Optimization of Operator
Hardware and Software Configuration
Hardware: Alibaba Cloud ECS general purpose instance family with high clock speeds - ecs.hfg7.2xlarge.
CPU number: 8 cores
Baseline version: Tensorflow v1.15.5
Optimized version: DeepRec
Gcc version 7.5.0
Performance Data
Op Name |
Input Tensor Shape |
Baseline Perf (latency/ms) |
Optimized Perf (latency/ms) |
Speedup |
---|---|---|---|---|
Select |
condition: (1024, 64), x: (1024, 64), y: (1024, 64) |
2.080 |
0.564 |
+3.68X |
Dynamic_stitch |
indices: (40, 2500), data: (40, 2500, 64) |
82.14 |
24.77 |
+3.31X |
Transpose |
data: (1024, 64) |
1.504 |
0.366 |
+4.11X |
Tile |
input: (512, 50), multiples: (2, 50) |
1.68 |
0.125 |
+13.44X |
BiasAddGrad |
data: (51200, 512) |
26.84 |
1.67 |
+16.07X |
SparseSegmentMean |
data: (51200, 128), indices: (51200), seg index: (51200) |
1.93 |
0.445 |
+4.34X |
Unique |
||||
Gather |
||||
BiasAdd |
||||
where |
||||
DynamicPartition |
||||
SparseConcat |
Case Studies:Select
The computing process of operator Select:
TensorFlow original implementation:Broadcast + Elementwise Select
template <typename Device, typename T, int NDIMS>
struct BCastSelectFunctorBase {
void operator()(const Device& d,
typename TTypes<T, NDIMS>::Tensor output_tensor,
typename TTypes<bool, NDIMS>::ConstTensor cond_tensor,
typename TTypes<T, NDIMS>::ConstTensor then_tensor,
typename TTypes<T, NDIMS>::ConstTensor else_tensor,
typename Eigen::array<Eigen::DenseIndex, NDIMS> cond_bcast,
typename Eigen::array<Eigen::DenseIndex, NDIMS> then_bcast,
typename Eigen::array<Eigen::DenseIndex, NDIMS> else_bcast) {
output_tensor.device(d) = cond_tensor.broadcast(cond_bcast)
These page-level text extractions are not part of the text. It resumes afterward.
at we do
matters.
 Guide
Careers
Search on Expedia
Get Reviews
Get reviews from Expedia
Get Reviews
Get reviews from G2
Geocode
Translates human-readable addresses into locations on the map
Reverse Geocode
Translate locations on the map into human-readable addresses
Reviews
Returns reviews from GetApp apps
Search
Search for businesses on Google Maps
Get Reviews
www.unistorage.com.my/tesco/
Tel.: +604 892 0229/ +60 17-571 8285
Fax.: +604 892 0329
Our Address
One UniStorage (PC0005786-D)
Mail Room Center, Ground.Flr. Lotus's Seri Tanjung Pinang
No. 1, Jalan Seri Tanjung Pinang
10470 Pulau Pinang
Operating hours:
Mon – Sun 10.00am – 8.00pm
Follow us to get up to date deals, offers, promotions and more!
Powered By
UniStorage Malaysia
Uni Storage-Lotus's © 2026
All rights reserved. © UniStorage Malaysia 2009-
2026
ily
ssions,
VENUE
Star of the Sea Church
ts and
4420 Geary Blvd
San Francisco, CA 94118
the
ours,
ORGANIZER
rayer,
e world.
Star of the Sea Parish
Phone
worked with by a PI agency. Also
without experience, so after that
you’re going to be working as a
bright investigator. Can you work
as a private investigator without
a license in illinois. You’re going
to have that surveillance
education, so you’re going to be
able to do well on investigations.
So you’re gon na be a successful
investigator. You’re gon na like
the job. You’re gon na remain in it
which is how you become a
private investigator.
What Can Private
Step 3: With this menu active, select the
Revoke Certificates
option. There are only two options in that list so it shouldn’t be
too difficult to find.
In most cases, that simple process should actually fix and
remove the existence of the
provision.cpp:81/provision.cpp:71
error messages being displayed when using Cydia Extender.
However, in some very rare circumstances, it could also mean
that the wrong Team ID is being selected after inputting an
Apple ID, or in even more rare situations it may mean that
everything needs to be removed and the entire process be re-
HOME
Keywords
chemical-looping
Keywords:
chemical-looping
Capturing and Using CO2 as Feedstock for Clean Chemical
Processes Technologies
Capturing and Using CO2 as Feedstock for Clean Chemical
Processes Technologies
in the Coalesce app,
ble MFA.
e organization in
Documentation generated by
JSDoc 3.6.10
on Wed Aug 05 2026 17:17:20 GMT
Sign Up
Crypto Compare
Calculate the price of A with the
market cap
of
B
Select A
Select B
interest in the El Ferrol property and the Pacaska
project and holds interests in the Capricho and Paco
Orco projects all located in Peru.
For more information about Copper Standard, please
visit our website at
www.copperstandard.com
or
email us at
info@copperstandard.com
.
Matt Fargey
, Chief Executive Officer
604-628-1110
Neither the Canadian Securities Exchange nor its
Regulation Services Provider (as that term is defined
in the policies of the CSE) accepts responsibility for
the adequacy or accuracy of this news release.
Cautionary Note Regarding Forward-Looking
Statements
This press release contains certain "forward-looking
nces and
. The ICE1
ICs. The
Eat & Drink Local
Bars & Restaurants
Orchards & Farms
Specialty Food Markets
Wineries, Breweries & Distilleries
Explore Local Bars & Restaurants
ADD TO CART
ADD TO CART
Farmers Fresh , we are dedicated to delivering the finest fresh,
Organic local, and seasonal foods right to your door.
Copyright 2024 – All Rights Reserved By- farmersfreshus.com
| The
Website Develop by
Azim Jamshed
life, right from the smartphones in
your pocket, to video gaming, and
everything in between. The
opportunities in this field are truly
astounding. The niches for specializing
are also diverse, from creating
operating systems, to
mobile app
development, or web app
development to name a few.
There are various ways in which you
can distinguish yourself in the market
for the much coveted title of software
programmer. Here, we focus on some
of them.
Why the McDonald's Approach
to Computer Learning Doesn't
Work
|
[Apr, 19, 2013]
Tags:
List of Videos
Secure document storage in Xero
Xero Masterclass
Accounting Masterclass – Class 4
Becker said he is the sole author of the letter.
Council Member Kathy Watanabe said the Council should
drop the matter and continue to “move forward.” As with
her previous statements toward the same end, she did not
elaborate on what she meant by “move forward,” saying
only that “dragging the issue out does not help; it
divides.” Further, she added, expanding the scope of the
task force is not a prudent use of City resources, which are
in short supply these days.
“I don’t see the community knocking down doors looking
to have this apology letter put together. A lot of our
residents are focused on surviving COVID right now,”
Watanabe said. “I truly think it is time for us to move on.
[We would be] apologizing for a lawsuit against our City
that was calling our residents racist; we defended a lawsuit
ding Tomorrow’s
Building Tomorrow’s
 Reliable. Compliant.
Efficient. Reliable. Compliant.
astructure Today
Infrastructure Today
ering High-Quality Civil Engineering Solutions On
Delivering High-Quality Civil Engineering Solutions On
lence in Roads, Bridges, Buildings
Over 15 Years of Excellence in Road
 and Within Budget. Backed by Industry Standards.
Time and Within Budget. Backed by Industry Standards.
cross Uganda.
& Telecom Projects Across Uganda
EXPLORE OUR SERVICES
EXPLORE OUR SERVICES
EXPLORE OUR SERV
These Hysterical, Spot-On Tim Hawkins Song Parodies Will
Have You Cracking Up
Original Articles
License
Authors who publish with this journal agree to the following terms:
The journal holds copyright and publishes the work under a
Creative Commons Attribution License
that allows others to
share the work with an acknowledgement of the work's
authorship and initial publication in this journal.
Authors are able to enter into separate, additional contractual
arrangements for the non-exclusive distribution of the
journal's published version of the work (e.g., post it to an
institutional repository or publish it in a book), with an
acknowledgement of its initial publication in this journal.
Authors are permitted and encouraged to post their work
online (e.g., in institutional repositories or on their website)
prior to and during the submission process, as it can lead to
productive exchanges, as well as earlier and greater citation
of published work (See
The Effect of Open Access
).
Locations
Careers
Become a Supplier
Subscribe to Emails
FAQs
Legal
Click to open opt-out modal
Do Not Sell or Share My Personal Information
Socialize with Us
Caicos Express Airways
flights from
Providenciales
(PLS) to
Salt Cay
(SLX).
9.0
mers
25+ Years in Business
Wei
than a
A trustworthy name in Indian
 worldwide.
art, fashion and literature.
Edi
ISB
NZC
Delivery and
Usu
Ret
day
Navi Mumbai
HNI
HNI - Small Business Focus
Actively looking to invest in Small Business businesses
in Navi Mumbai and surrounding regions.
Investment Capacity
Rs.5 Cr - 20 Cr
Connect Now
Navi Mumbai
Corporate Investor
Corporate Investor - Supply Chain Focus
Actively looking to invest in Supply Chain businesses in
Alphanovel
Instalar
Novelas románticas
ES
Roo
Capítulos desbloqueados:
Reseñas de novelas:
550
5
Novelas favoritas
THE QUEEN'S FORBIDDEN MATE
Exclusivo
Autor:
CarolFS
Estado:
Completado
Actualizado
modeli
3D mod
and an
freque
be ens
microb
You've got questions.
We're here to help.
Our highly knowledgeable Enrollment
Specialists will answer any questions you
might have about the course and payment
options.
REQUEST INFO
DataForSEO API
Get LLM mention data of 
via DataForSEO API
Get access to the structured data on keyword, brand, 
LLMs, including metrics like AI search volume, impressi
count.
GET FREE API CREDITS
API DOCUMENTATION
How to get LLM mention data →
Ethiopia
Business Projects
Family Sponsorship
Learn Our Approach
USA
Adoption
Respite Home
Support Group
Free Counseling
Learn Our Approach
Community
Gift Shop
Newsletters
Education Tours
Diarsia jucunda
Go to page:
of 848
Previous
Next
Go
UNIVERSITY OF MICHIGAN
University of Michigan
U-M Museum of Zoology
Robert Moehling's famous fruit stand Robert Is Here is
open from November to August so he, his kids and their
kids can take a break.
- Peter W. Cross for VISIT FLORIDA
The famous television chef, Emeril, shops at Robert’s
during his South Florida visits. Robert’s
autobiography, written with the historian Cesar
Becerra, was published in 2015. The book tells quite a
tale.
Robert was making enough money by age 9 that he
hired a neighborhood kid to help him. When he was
.select(then_tensor.broadcast(then_bcast),
else_tensor.broadcast(else_bcast));
}
};
PAI-TF (Merged to Community):Row Select ,Optimized redundant broadcast operations in the original TensorFlow version.。
if (c[i]) {
for (size_t j = 0; j < batch_size; ++j) {
output[offset + j] = t[offset + j];
}
} else {
for (size_t j = 0; j < batch_size; ++j) {
output[offset + j] = e[offset + j];
}
}
DeepRec: vectorized Row Select, used AVX512 mask vectorisation instructions for the further optimizing of select operation, which improved the performance of this operator by 3.68x.
__mmask16 cmask = (c[i] == false) ? 0xffff : 0x0000; // select t/e
size_t ofs = 0;
for (size_t j = 0; j < quotient; ++j) {
__m512 src = _mm512_loadu_ps(t + offset + ofs);
__m512 tmp = _mm512_mask_loadu_ps(src, cmask, e + offset + ofs);
_mm512_storeu_ps(output + offset + ofs, tmp);
ofs += float_alignment;
}
if (remainder != 0) {
__mmask16 mask = (remainder >= float_alignment)
? 0xffff : 0xffff >> (float_alignment - remainder);
cmask &= mask;
__m512 src = _mm512_mask_loadu_ps(_mm512_setzero_ps(), mask, t + offset + ofs);
__m512 tmp = _mm512_mask_loadu_ps(src, cmask, e + offset + ofs);
_mm512_mask_storeu_ps(output + offset + ofs, mask, tmp);
}